The Financial Conduct Authority (FCA) will today implement new rules on overdrafts as part of a wide-ranging shake-up of the market.
The new rules set out by the regulator mean overdrafts will now no longer be listed under ‘available funds’ in a person’s bank account in an effort to clarify that an overdraft is a form of credit rather than a customer’s own money.
The change is designed to reduce confusion over consumer bank balances and prevent people from accidentally using their overdraft.
New pricing rules are also scheduled to come into force in April next year which will prevent banks from charging higher fees for unarranged overdrafts than arranged ones, fixed fees for borrowing through an overdraft will also be banned.
The pricing structures will also require banks to advertise the fees for arranged overdrafts with an annual percentage rate (APR) to allow customers to more easily compare them with other forms of credit.
“A radical overhaul of the overdraft market to make it fairer and more transparent, was something that was long overdue”, said Salman Haqqi, a personal finance expert at price comparison website money.co.uk.
“The FCA correctly pointed out that a disproportionately high number of vulnerable customers are going into unarranged overdraft and being hit by excessively high fees.

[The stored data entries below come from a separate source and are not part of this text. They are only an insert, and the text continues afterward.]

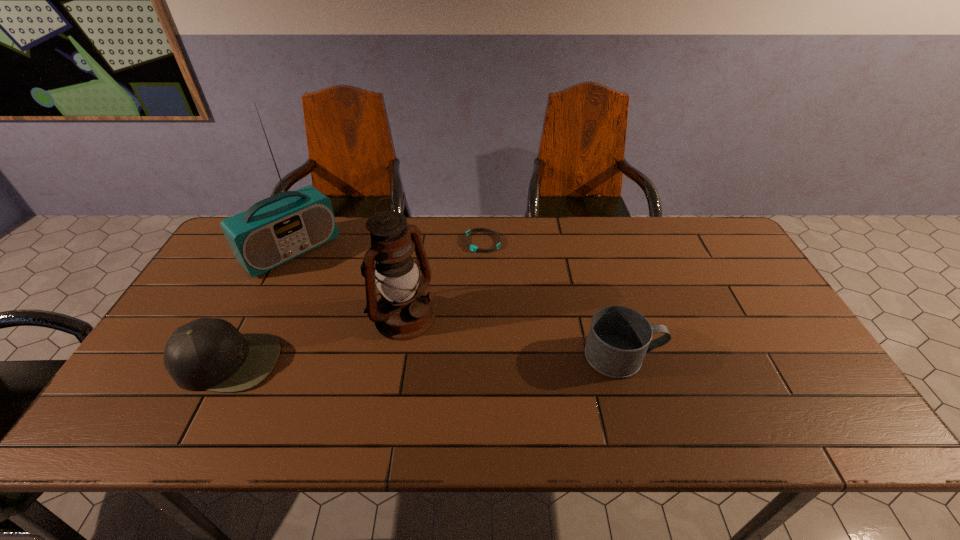
In order to click on cap in this screenshot , I will do `click(210, 354)`.

Where is `the rightmost object`? The width and height of the screenshot is (960, 540). the rightmost object is located at coordinates (619, 338).

I want to click on radio receiver, so click(279, 228).

The image size is (960, 540). Identify the location of the third object from right to left. (404, 312).

Find the location of a particular element. the fourth shortest object is located at coordinates (404, 312).

The height and width of the screenshot is (540, 960). Find the location of `wristband`. wristband is located at coordinates (473, 248).

Identify the location of the fourth object from left to right. (473, 248).

Locate an element on the screen. blank space located 0.260m on the side of the mug with the handle is located at coordinates (763, 356).

Identify the location of vacant space located on the front panel of the radio receiver. Image resolution: width=960 pixels, height=540 pixels. (391, 346).

Where is `free spot located 0.130m on the front panel of the radio receiver`? The width and height of the screenshot is (960, 540). free spot located 0.130m on the front panel of the radio receiver is located at coordinates (336, 293).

The overdraft market needed shaking-up, and these reforms, to ban daily fixed fees, and stop firms charging higher fees for unauthorised overdrafts, will go some way to creating a system that is fair to all and easier to understand.”
However, Haqqi said “one disappointment” as a result of the new rules was that most banks had already hiked their overdraft fees in advance and that without a revenue source from unplanned overdraft fees they may also decide to hike fees on other products.
One such culprit is HSBC Holdings PLC (LON:HSBA), which is planning to introduce a blanket overdraft charge of 39.9% across its adult current accounts from 14 March, following the lead of Nationwide which introduced a similar rate in November.